Ci sono giorni in cui le gambe pesano come il piombo fuso. Fatico ad alzarmi, a trovare il passo. Figuriamoci quando tento di camminare al contrario, di risalire il fiume dei ricordi. Languono, i ricordi, tra le camicie azzurro cielo e i completi eleganti di lino, tra le montagne di panna montata e le paste della domenica. Io non lo so quando è cominciato. So solo che a un certo punto il sonno è venuto meno. So che la sera si è fatta di ghiaccio e la casa una trappola per topi.
Dal divano gli occhi fissi sullo schermo e le mani di mio padre che mi cercano sotto le coperte. Spostano i ciuffi di capelli castani dal collo e poi scivolano sulle spalle. Poi, ancora più giù dove il buio inghiotte tutto: le lacrime, il piacere, la paura, le urla soffocate. Quando imparano la prima regola del tacere, le bambine? Come sanno che hanno già perso in partenza? Io quando il film sta per finire non ho nemmeno il coraggio di alzare la testa. Mi pesa come se fosse di piombo. Se cadessi in mare ora, toccherei il fondo in un istante. Come un sasso, duro, pesante, inerte.

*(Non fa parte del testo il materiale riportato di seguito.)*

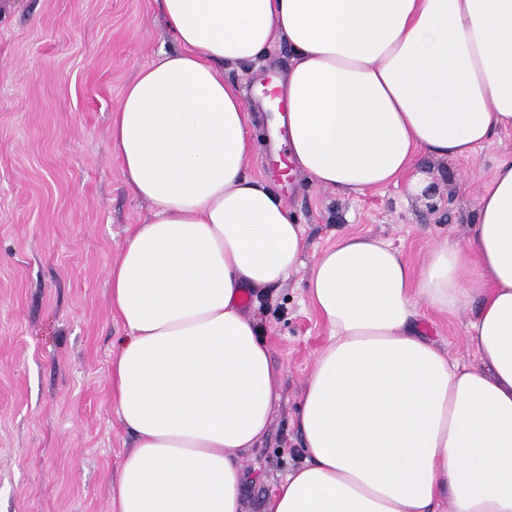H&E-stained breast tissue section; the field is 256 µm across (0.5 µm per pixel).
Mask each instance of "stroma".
Listing matches in <instances>:
<instances>
[{"mask_svg": "<svg viewBox=\"0 0 512 512\" xmlns=\"http://www.w3.org/2000/svg\"><path fill=\"white\" fill-rule=\"evenodd\" d=\"M172 44L152 0H0V512H110L109 480L134 445L110 395L112 350L126 331L111 310L109 270L150 205L125 183L110 123L140 67ZM292 52L276 38L253 63L224 67L249 115L268 69L285 75ZM512 129L469 159L418 158L412 174L343 194L295 172L282 176L263 139L249 176L277 186L302 225L305 258L350 233L376 236L421 272L437 244L461 240L476 197ZM437 188L426 203L413 181ZM308 268L244 311L257 320L281 394L267 437L242 455V512H265L271 492L305 457L296 413L329 331L307 295ZM469 304L421 309L426 338L459 363L475 360Z\"/></svg>", "mask_w": 512, "mask_h": 512, "instance_id": "stroma-1", "label": "stroma"}]
</instances>
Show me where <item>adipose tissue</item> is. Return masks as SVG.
Returning a JSON list of instances; mask_svg holds the SVG:
<instances>
[{"label":"adipose tissue","instance_id":"1","mask_svg":"<svg viewBox=\"0 0 512 512\" xmlns=\"http://www.w3.org/2000/svg\"><path fill=\"white\" fill-rule=\"evenodd\" d=\"M153 3L174 49L137 72L111 122L126 183L152 205L109 271L127 330L112 402L136 440L109 482L113 512H241V454L280 401L242 297L304 265L330 341L300 396L305 459L266 512H435L444 498L512 512V158L421 276L365 234L307 264L279 189L245 172L248 112L218 70L284 37L291 161L363 193L512 128V0ZM472 302L476 360L460 364L422 335L419 307Z\"/></svg>","mask_w":512,"mask_h":512}]
</instances>
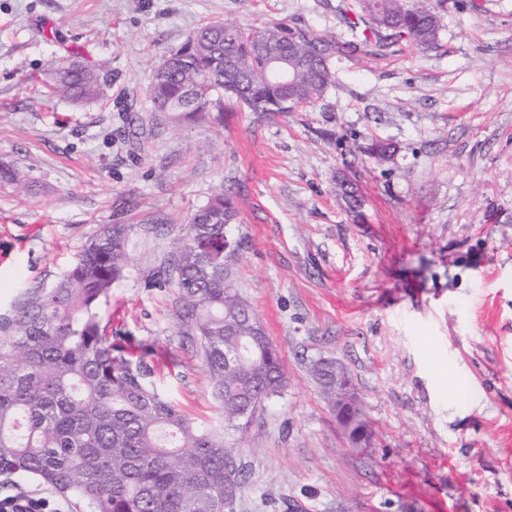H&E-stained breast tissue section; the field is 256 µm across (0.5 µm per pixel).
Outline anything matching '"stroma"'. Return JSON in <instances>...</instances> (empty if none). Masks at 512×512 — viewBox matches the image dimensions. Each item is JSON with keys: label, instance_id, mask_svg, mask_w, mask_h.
Returning a JSON list of instances; mask_svg holds the SVG:
<instances>
[{"label": "stroma", "instance_id": "35a3bbf8", "mask_svg": "<svg viewBox=\"0 0 512 512\" xmlns=\"http://www.w3.org/2000/svg\"><path fill=\"white\" fill-rule=\"evenodd\" d=\"M345 0H0V315L51 288L106 224L128 267L102 309L150 345L157 387L218 425L200 338L155 286L218 191L245 248L234 284L288 371L239 454L235 512H512V0H448L439 46L334 58L312 106L175 122L153 68L207 22L351 40ZM79 55L96 97L48 94ZM393 143V157L367 152ZM353 180L361 221L338 184ZM340 359L374 436L351 447L308 371ZM450 365L456 399L430 367Z\"/></svg>", "mask_w": 512, "mask_h": 512}]
</instances>
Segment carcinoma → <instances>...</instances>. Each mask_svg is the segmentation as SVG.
I'll return each instance as SVG.
<instances>
[{
  "label": "carcinoma",
  "mask_w": 512,
  "mask_h": 512,
  "mask_svg": "<svg viewBox=\"0 0 512 512\" xmlns=\"http://www.w3.org/2000/svg\"><path fill=\"white\" fill-rule=\"evenodd\" d=\"M446 4L348 0L340 19L361 30L348 42L286 25L207 23L154 70L150 96L160 112L217 123L226 105L291 112L333 84L336 57L383 53L404 42L437 46ZM274 51L294 62L285 82L271 72ZM49 88L90 98L98 75L87 64L57 63ZM341 192L360 220L354 184ZM237 218L232 198L215 194L174 238L166 281L179 289L182 318L200 336L224 427L243 440L257 412L288 386V372L258 316L224 277L242 248L229 232ZM127 234L124 224L104 226L55 287L0 324V476L29 477L88 512H235L246 483L242 459L158 391L144 361L150 346H142L141 358L130 357L101 311L124 276ZM308 370L329 407L372 437L353 389L336 386V359H312Z\"/></svg>",
  "instance_id": "carcinoma-1"
}]
</instances>
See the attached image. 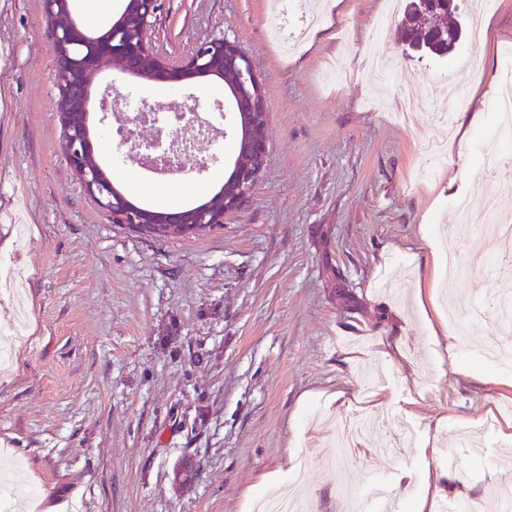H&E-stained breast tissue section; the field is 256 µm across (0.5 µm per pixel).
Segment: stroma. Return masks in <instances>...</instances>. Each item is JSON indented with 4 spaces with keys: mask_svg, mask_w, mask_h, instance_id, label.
I'll return each mask as SVG.
<instances>
[{
    "mask_svg": "<svg viewBox=\"0 0 512 512\" xmlns=\"http://www.w3.org/2000/svg\"><path fill=\"white\" fill-rule=\"evenodd\" d=\"M383 0H160L156 52L178 59L227 37L265 90L268 154L259 183L223 224L157 239L87 195L69 166L45 0H0V261L23 268L27 337L0 374V448L22 467L10 496L33 512H247L301 473L306 512H347L345 492L401 490L410 512L428 476L440 501L512 494V370L474 346L487 319L447 351L445 304L460 308L512 279L470 262L485 208L512 215L495 185L470 222L453 202L478 153L512 48V0H486L479 43L448 57L406 53ZM152 101L190 100L220 124L216 163L184 184L147 172L122 187L136 204H198L219 188L237 129L214 99L126 78H90ZM421 102L411 123L397 92ZM453 111L454 126L434 119ZM122 110L91 109L105 170L124 157ZM368 426L355 460L330 446L337 420ZM415 433L391 464L379 437ZM465 468L448 465L449 453ZM189 467V482L175 471Z\"/></svg>",
    "mask_w": 512,
    "mask_h": 512,
    "instance_id": "35a3bbf8",
    "label": "stroma"
}]
</instances>
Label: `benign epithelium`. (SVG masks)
I'll list each match as a JSON object with an SVG mask.
<instances>
[{
  "label": "benign epithelium",
  "instance_id": "7a95c632",
  "mask_svg": "<svg viewBox=\"0 0 512 512\" xmlns=\"http://www.w3.org/2000/svg\"><path fill=\"white\" fill-rule=\"evenodd\" d=\"M75 0H45L50 15H65L53 28L52 70L59 89V110L66 128L65 153L84 191L105 210L115 224H222L224 215L238 209L254 190L266 165L267 146L262 131L267 123L263 84L248 59L228 38H213L191 56L177 62L160 57L147 36V23L159 9L158 0H123L118 18L101 35H91L73 19ZM454 7V0H422L416 27L436 12ZM117 60L133 78L179 91L194 78L233 74L235 111L243 118L245 133L238 139L237 163L218 192L193 208H169L161 214L137 208L112 187L95 160L86 117L91 90L88 75Z\"/></svg>",
  "mask_w": 512,
  "mask_h": 512
}]
</instances>
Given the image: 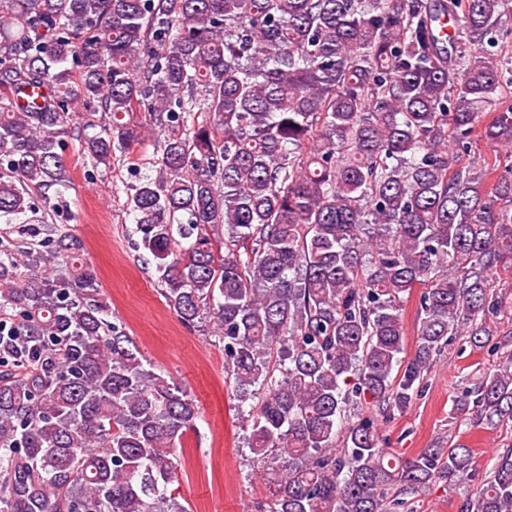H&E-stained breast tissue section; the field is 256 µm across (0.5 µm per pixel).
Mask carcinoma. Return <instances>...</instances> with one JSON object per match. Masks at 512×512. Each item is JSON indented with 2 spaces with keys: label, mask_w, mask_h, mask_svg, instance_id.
Segmentation results:
<instances>
[{
  "label": "carcinoma",
  "mask_w": 512,
  "mask_h": 512,
  "mask_svg": "<svg viewBox=\"0 0 512 512\" xmlns=\"http://www.w3.org/2000/svg\"><path fill=\"white\" fill-rule=\"evenodd\" d=\"M512 0H0V512H188L176 448L199 407L107 319L81 244L45 221L73 109L127 187L167 304L208 322L248 414L264 512H390L468 476L471 449L388 457L387 417L455 336L478 343L512 265ZM143 112L146 123L131 120ZM424 288L411 358L404 299ZM401 368L399 380L392 379ZM512 417V353L455 407ZM462 512H512V449Z\"/></svg>",
  "instance_id": "cac0c4a2"
}]
</instances>
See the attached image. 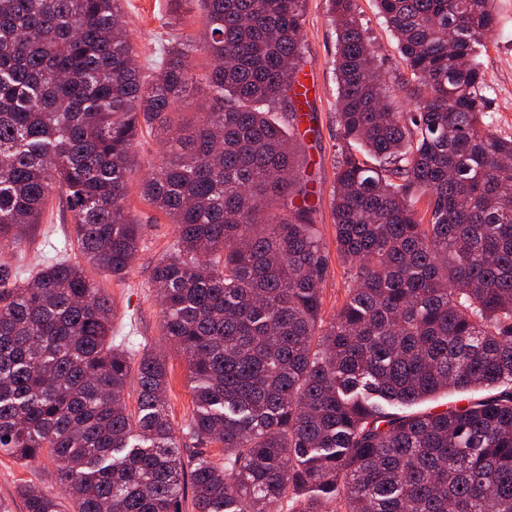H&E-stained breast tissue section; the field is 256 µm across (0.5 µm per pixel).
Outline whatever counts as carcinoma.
Here are the masks:
<instances>
[{"label":"carcinoma","instance_id":"obj_1","mask_svg":"<svg viewBox=\"0 0 512 512\" xmlns=\"http://www.w3.org/2000/svg\"><path fill=\"white\" fill-rule=\"evenodd\" d=\"M493 2L375 0L409 74L394 79L404 111L356 0H329L331 210L354 285L327 322L330 254L291 164L310 117L304 0H199L205 36H171L148 80L123 0H0V247L21 246L60 192L85 262L124 279L143 237L125 205L132 147L160 134L142 189L178 229L152 282L190 369L197 512L289 496L292 512H512V138L485 111L478 61ZM201 81L206 111L177 121ZM114 317L79 263L24 280L0 264V451L53 458L71 512H181L165 363L145 352L131 367ZM449 391L479 396L396 412ZM18 495L25 512H65L49 492Z\"/></svg>","mask_w":512,"mask_h":512}]
</instances>
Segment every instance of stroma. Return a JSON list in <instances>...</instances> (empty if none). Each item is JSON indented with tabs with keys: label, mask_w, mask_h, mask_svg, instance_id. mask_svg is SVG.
Segmentation results:
<instances>
[{
	"label": "stroma",
	"mask_w": 512,
	"mask_h": 512,
	"mask_svg": "<svg viewBox=\"0 0 512 512\" xmlns=\"http://www.w3.org/2000/svg\"><path fill=\"white\" fill-rule=\"evenodd\" d=\"M359 20L377 54L379 73L393 81L402 73L403 62L396 41L384 24L374 0H357ZM125 23L135 37L136 62L144 73L157 70L170 34L200 36L204 29L203 11L198 0H185L180 13H173L169 0H124ZM497 25L479 61L491 87L488 111L496 113V129L512 137V0H496ZM303 58L301 76L309 87V105L314 115V130L294 144V166H306L320 192V205L313 216L316 227L333 241L331 195L334 186V155L341 145L336 113L337 83L334 71L336 33L327 0H306L302 22ZM126 204L144 226L143 244L129 274L120 281L88 269L114 303L117 314L112 323L114 343L126 344L132 359L146 351L161 354L167 365L169 385L166 406L169 419L179 437V453L191 461L195 448L185 433L194 405L189 368L184 356L165 342L160 323V302L153 288L152 275L157 261L176 238L175 225L169 224L142 196L139 177H132ZM80 261L71 214L64 196L53 194L39 222L31 231L27 246L20 251H0V262L17 267L21 276L34 273L48 259ZM55 465L50 458L24 463L0 453V503L9 512H23L16 494L29 485L55 491Z\"/></svg>",
	"instance_id": "35a3bbf8"
}]
</instances>
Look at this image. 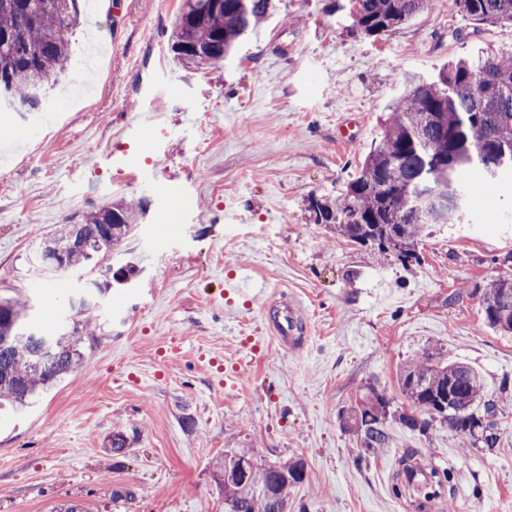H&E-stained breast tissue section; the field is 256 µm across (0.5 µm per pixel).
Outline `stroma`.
I'll return each instance as SVG.
<instances>
[{
    "label": "stroma",
    "instance_id": "1",
    "mask_svg": "<svg viewBox=\"0 0 512 512\" xmlns=\"http://www.w3.org/2000/svg\"><path fill=\"white\" fill-rule=\"evenodd\" d=\"M181 4L77 0L68 76L38 110L0 111V295L29 300L45 328L82 317L96 335L81 366L0 416V512H224L213 463L230 448L303 462L288 512H512V335L481 307L482 286L512 269V183L433 226L417 264L333 240L307 209L309 194L342 193L409 75L512 54V25L440 0L373 38L349 0H278L222 65L188 69L170 50ZM77 85L85 103L57 111ZM133 126L159 156L133 150ZM141 195L145 219L110 256L57 272L36 261L83 212ZM128 264L129 282L92 295ZM245 269L300 306L299 347L267 334L265 297L223 298ZM425 351L480 373L496 446L391 421L387 448L364 456L341 413L371 387L405 410L399 370ZM220 362L241 364L239 389ZM415 466L448 474L445 496L420 502Z\"/></svg>",
    "mask_w": 512,
    "mask_h": 512
}]
</instances>
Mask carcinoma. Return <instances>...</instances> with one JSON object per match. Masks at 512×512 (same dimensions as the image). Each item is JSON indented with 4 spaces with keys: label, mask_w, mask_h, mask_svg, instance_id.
Masks as SVG:
<instances>
[{
    "label": "carcinoma",
    "mask_w": 512,
    "mask_h": 512,
    "mask_svg": "<svg viewBox=\"0 0 512 512\" xmlns=\"http://www.w3.org/2000/svg\"><path fill=\"white\" fill-rule=\"evenodd\" d=\"M356 30L384 35L423 11L435 0H350ZM462 13L478 24H512V0H456ZM273 0H183L171 51L185 66L217 65L231 56L239 39L273 10ZM76 22L75 0H0V99L18 112L38 108L50 79L71 62L69 33ZM512 158V56L488 51L472 62L448 63L430 80H419L397 98L382 125L379 144L363 159L338 198L312 195L308 209L336 239L395 252L404 262H419L418 245L431 224H453L462 217L477 172L491 184L487 168L503 155ZM145 199H119L66 224L43 242L40 260L49 266L56 251L76 234L84 244L65 252L72 269L95 255H109L147 214ZM512 272L484 286L482 309L487 326L512 334ZM28 305L0 299V411L20 412L84 360L81 346L87 325L74 321L50 331L51 355H40L39 340L20 333L28 325ZM399 386L411 411L399 423L422 434L430 420L442 419L454 431L481 430L491 448L497 436L474 412L482 400L478 372L461 362H435L424 354L403 367ZM391 400L374 388L342 417L374 453L388 447L385 421ZM248 482L270 487L251 494L241 483L224 482L225 512H283L290 492L303 479L278 480L261 465Z\"/></svg>",
    "instance_id": "1"
}]
</instances>
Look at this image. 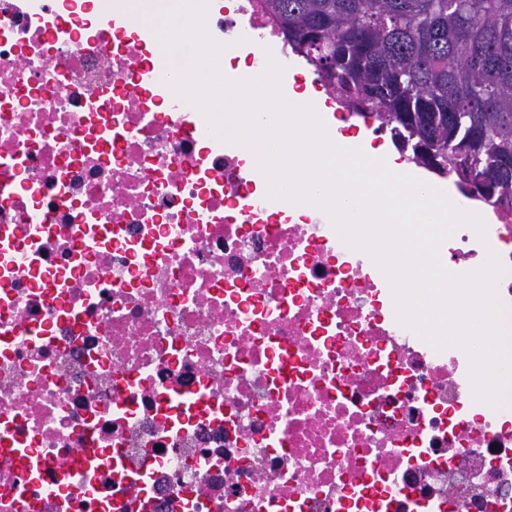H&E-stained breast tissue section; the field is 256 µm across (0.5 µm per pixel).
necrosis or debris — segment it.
I'll list each match as a JSON object with an SVG mask.
<instances>
[{"label": "necrosis or debris", "mask_w": 512, "mask_h": 512, "mask_svg": "<svg viewBox=\"0 0 512 512\" xmlns=\"http://www.w3.org/2000/svg\"><path fill=\"white\" fill-rule=\"evenodd\" d=\"M205 27L288 52L262 0ZM154 39L129 0H0V512H512V393L478 400L324 210L259 192ZM494 214L448 253L497 256L512 348Z\"/></svg>", "instance_id": "obj_1"}]
</instances>
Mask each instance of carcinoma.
I'll return each instance as SVG.
<instances>
[{"instance_id": "carcinoma-1", "label": "carcinoma", "mask_w": 512, "mask_h": 512, "mask_svg": "<svg viewBox=\"0 0 512 512\" xmlns=\"http://www.w3.org/2000/svg\"><path fill=\"white\" fill-rule=\"evenodd\" d=\"M330 92L409 158L512 202V0H263Z\"/></svg>"}]
</instances>
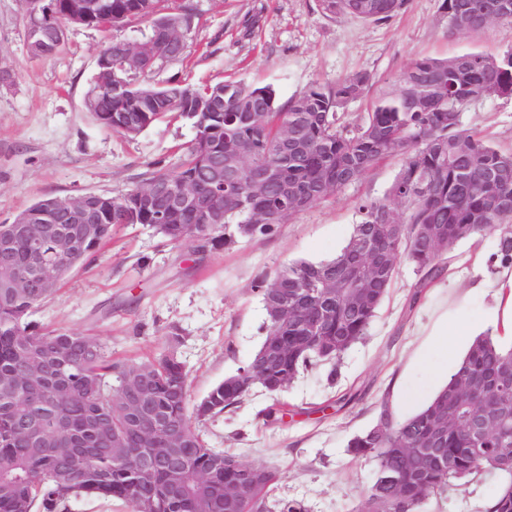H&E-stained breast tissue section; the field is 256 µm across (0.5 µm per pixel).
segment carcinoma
I'll list each match as a JSON object with an SVG mask.
<instances>
[{
	"label": "carcinoma",
	"instance_id": "1",
	"mask_svg": "<svg viewBox=\"0 0 512 512\" xmlns=\"http://www.w3.org/2000/svg\"><path fill=\"white\" fill-rule=\"evenodd\" d=\"M85 0H56L55 17L42 27L39 58L56 54L55 26L118 29L135 19L150 21L138 44L145 52L130 63L128 41L109 37L98 61L112 73L111 81H93L85 110L95 122L115 133L134 137L178 113L196 129L172 170H149L144 184L112 196L103 215L101 237L85 245L81 265L124 224H149L167 242L186 240L199 252L227 238L273 235L282 220L335 195L363 179L382 159L397 155L401 168L387 195L356 206L353 232L335 256L295 260L272 279L255 284L269 321L251 359L237 373L211 388L189 407V375L184 364L168 353L152 361L112 359L95 336L66 328L44 329L29 321L45 298L40 288L15 292L0 288V512H70L72 499L89 496L116 499L136 510L146 494L155 497L159 512H308L296 500L271 496L279 481L274 468L210 447L192 426L191 416L214 417L241 403L252 385L260 384L272 403L258 413L268 426L288 415L290 404L280 395L301 374L334 364L362 338L381 306L402 261L412 264L426 288L443 278L442 257L459 241L496 235L491 259L512 268V151L492 146L462 125L463 109L480 97H512V48L498 54L470 52L445 59L412 61L388 87L371 98L363 116L350 120L345 106L369 94L371 74L355 72L333 85H316L276 105L269 87L225 81L195 87L169 82L147 83L156 65L185 57L186 43L170 33L179 24L190 28L189 9L158 15L161 0H100V10L84 13ZM409 0H319L323 14L350 15L373 23L386 22ZM486 23L512 27V0H443L448 31L474 35L484 31L474 22L490 8ZM470 21L465 26L461 19ZM251 151L238 172L224 176L225 189L240 206H224L212 189L213 171L238 141ZM276 167L291 194L278 184L258 188L255 174ZM180 181L196 186L194 201L172 211L162 187ZM160 187L147 202L141 195ZM222 212L213 224L212 213ZM30 235L17 234L12 251L24 270ZM369 283L367 299L358 306L347 298L358 278ZM276 346V359L264 369L260 353ZM44 365L35 385L26 382L25 354ZM150 370L153 408L182 431L184 444L173 453L184 461L185 484L173 487L162 468L146 475L139 458L150 442L131 429L130 415L115 408L112 396L125 377ZM477 379L492 397L478 404L465 382ZM448 405V425L436 430L434 413ZM484 410V434L469 431L470 416ZM55 414L69 417L73 437L85 449L64 455L44 432L24 420L47 421ZM126 434L131 455L109 457L112 435ZM354 457L376 462L372 484L351 512H416L429 496L442 494L455 482L498 472L505 477L483 512H512V346L503 347L490 335L476 336L447 383L411 416L398 421L387 403L375 423L348 443ZM262 470L266 480L251 497L229 503L224 489L251 482Z\"/></svg>",
	"mask_w": 512,
	"mask_h": 512
}]
</instances>
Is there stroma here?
I'll return each instance as SVG.
<instances>
[{
	"label": "stroma",
	"mask_w": 512,
	"mask_h": 512,
	"mask_svg": "<svg viewBox=\"0 0 512 512\" xmlns=\"http://www.w3.org/2000/svg\"><path fill=\"white\" fill-rule=\"evenodd\" d=\"M442 0H410L384 23L324 15L318 0H166L165 12L190 7V55L163 64L154 81L192 85L243 81L271 87L285 104L312 85H330L365 71L386 86L413 60L512 48V28L493 25L478 35L448 33ZM106 41L99 29L70 26L60 51L32 57L21 0H0V224L47 195H117L146 171L174 169L195 129L160 121L127 139L99 126L85 95ZM464 126L512 150V98L483 97L462 115ZM401 165L380 161L362 180L292 217L270 237L234 238L200 253L193 242L174 246L147 226L122 225L83 265L71 270L31 319L44 328H69L99 338L116 358L148 360L175 351L190 374L189 401L237 373L266 334V313L254 291L296 259L319 261L347 243L356 204L384 197ZM494 235L464 240L451 252L449 271L418 288L413 266L401 263L366 336L327 369L300 376L284 398L298 407L278 427L257 417L271 403L253 385L237 408L194 420L211 447L231 450L280 473L275 498L296 499L309 512H350L369 489L375 465L347 445L371 427L382 401L396 419L415 412L443 386L472 340L491 332L512 344V329L488 288ZM458 326L451 342L436 336L440 319ZM503 481L497 473L431 496L419 512H480Z\"/></svg>",
	"instance_id": "stroma-1"
}]
</instances>
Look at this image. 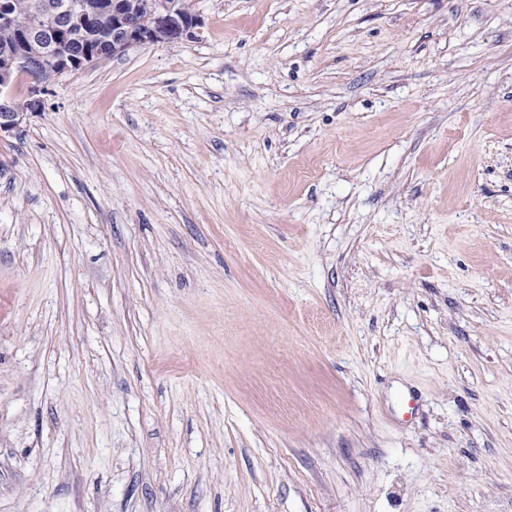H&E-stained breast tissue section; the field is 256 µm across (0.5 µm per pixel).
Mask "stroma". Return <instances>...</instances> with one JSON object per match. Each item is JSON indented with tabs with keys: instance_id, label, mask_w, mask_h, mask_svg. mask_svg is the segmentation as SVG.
<instances>
[{
	"instance_id": "stroma-1",
	"label": "stroma",
	"mask_w": 512,
	"mask_h": 512,
	"mask_svg": "<svg viewBox=\"0 0 512 512\" xmlns=\"http://www.w3.org/2000/svg\"><path fill=\"white\" fill-rule=\"evenodd\" d=\"M0 137V512H512V0H195Z\"/></svg>"
}]
</instances>
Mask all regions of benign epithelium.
I'll return each mask as SVG.
<instances>
[{"label": "benign epithelium", "instance_id": "obj_1", "mask_svg": "<svg viewBox=\"0 0 512 512\" xmlns=\"http://www.w3.org/2000/svg\"><path fill=\"white\" fill-rule=\"evenodd\" d=\"M36 11L51 16L55 25L49 29L34 27L25 34L37 50H19L0 54V134H9L21 124L24 114L36 112L42 104L47 87L37 78L41 69L51 65L57 75L94 67L114 55L135 46H164L190 36L200 23V17H182L169 0H143L136 8L127 0H107L105 8L112 12V34L106 39V49L89 50L82 46L62 50L61 41L85 10L84 0H36ZM26 74L32 78L26 100L16 101L11 88L16 78Z\"/></svg>", "mask_w": 512, "mask_h": 512}]
</instances>
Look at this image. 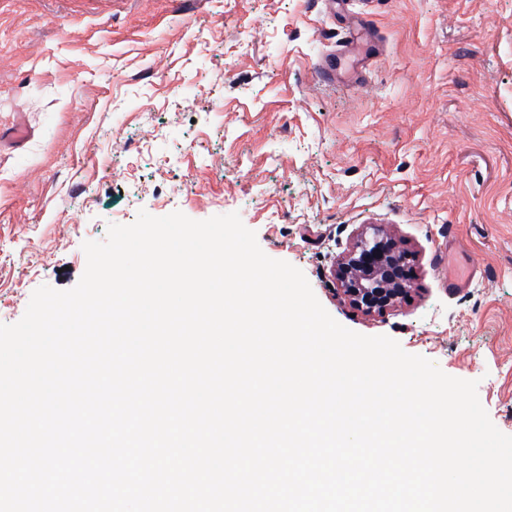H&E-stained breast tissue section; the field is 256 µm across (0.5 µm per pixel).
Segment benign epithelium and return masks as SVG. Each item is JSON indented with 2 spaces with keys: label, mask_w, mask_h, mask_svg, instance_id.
Masks as SVG:
<instances>
[{
  "label": "benign epithelium",
  "mask_w": 512,
  "mask_h": 512,
  "mask_svg": "<svg viewBox=\"0 0 512 512\" xmlns=\"http://www.w3.org/2000/svg\"><path fill=\"white\" fill-rule=\"evenodd\" d=\"M406 264L407 253L377 226L371 237H361L340 259L334 276L354 306L367 313L382 312L408 296Z\"/></svg>",
  "instance_id": "1"
}]
</instances>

Quando mi alzo per andare in camera, vorrei sbagliare porta, uscire e non tornare mai più.
Invece un passo dopo l’altro guadagno il corridoio, supero la porta socchiusa di mia madre, la camera di mio fratello e finisco per sdraiarmi sul letto. Non ho il coraggio di chiudere gli occhi. Così leggo. Leggo fino a notte fonda tutte le storie del mondo che mi portano lontano dalla mia.
Dopo appena quattro ore di sonno, sono di nuovo in cucina, un attimo prima di andare a scuola, la tazza di latte fumante in mano e tutt’intorno le piastrelle blu mare. Noi l’estate passiamo tre mesi in spiaggia e quando siamo stufi delle alghe torniamo a fare il bagno in piscina. Sarà per questo che ci piace tanto il blu.
Noi siamo in quattro. Padre, madre e due figli. Un maschio e una femmina. Io sono la prediletta di mio padre e forse è per questo che una mattina appena svegliata l’ho trovato disteso sul letto accanto a me. Quando ho cercato di raccontarlo la prima volta alle amiche, molti anni dopo, mi sono sentita una valanga di terra in gola. Non usciva nemmeno un suono. Ho nascosto la testa nell’armadio e non la tiravo più fuori. Come se stessi cercando qualcosa.
Avevo il cuore stritolato dal dolore, ho pensato “adesso muoio”. Muoio di vergogna, muoio di pudore. Muoio. I primi attacchi di panico non hanno tardato a venire e quando si sono presentati mi sono sentita ancora più sola. Non bastava non nominare. Era sbagliato anche solo che stessi male. Io non solo non so quando tutto è cominciato, ma nemmeno com’è andata davvero. Mia madre ad esempio. Com’è stata mia madre? Ho sempre pensato che da una porta socchiusa se non tutto, almeno qualcosa si deve vedere. Ma non lo so, io questa risposta non la conosco.
So solo che il 70 per cento degli abusi sulle donne avviene all’interno delle mura domestiche. Dalla prima infanzia alla più tarda età. Che questo “Io” non sono io ma potrei esserlo. Che ognuna di noi lo è stata. In misura diversa ma per la stessa ragione. So solo che sappiamo indignarci per i casi eclatanti delle borgate ma che ancora non abbiamo il coraggio di aprire le porte in centro città.
So che gli strumenti giuridici sono ancora inadeguati, i fondi per i centri antiviolenza insufficienti e le politiche contro le discriminazioni di genere nelle scuole sempre tardive. So che i bambini sono come le edere e si attaccano a qualsiasi muro. Anche il più marcio se solo è un po’ baciato dal sole. So che una bambina abusata è una solitudine che non guarisce. E che un po’ sola, troppo sola, l’abbiamo lasciata anche noi. Da sola con l’uomo in completo di lino.